● APPLY WHAT YOU READ:
1. In the article on Trump's comments, which groups does it say he has been making incendiary comments about for years?
2. Output the lines of the stored data entries from the one containing "Nanotechnology course for ISSP" through the end of the entries, reproducing each line unchanged.

(TEXT Opens)

While claiming to 'cherish women' and to be the 'least racist person,' Trump has offered up some shocking comments.
Donald Trump's outlandish statements have been the hallmark of his six-month-old rollicking presidential campaign, but the billionaire businessman has been throwing out incendiary comments about religious and ethnic minorities, women and the broader American society for years.
While Trump has consistently claimed that he is not a racist, that "I cherish women" and that he "loves Muslims," other comments and policy proposals from both his campaign and the prior decades put the man leading national Republican polls in a different light.
Here are 15 of Trump's most offensive comments to date:
1. The 'total and complete shutdown' of Muslims entering the U.S.
With the country rattled by the San Bernardino shooting in which a Muslim husband and wife massacred 14 and wounded 21 others, Trump's came out on Monday with a doozy of a statement, calling for a "total and complete shutdown of Muslims entering the United States until our country's representatives can figure out what is going on."
While the proposal triggered condemnation from most candidates in both parties, Trump said it was necessary to protect the homeland.

(TEXT Closes)
(AVAILABLE RECORDS Opens)

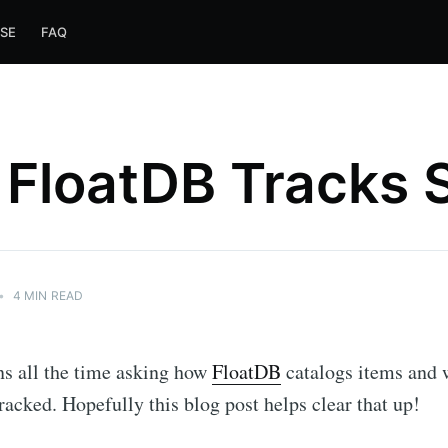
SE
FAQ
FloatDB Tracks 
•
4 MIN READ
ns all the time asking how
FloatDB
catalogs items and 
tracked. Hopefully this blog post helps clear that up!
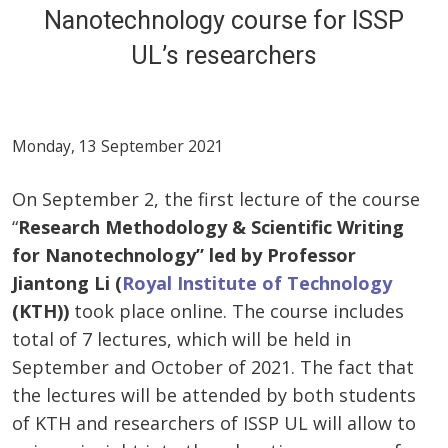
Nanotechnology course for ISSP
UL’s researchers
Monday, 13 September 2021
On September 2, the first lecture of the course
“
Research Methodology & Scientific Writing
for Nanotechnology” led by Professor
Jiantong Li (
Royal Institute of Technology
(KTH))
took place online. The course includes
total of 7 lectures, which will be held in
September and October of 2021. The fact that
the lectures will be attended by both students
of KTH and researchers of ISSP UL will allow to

(AVAILABLE RECORDS Closes)

● WRITTEN RESPONSES:
1. Religious and ethnic minorities, women, and the broader American society.

2.
Nanotechnology course for ISSP
UL’s researchers
Monday, 13 September 2021
On September 2, the first lecture of the course
“
Research Methodology & Scientific Writing
for Nanotechnology” led by Professor
Jiantong Li (
Royal Institute of Technology
(KTH))
took place online. The course includes
total of 7 lectures, which will be held in
September and October of 2021. The fact that
the lectures will be attended by both students
of KTH and researchers of ISSP UL will allow to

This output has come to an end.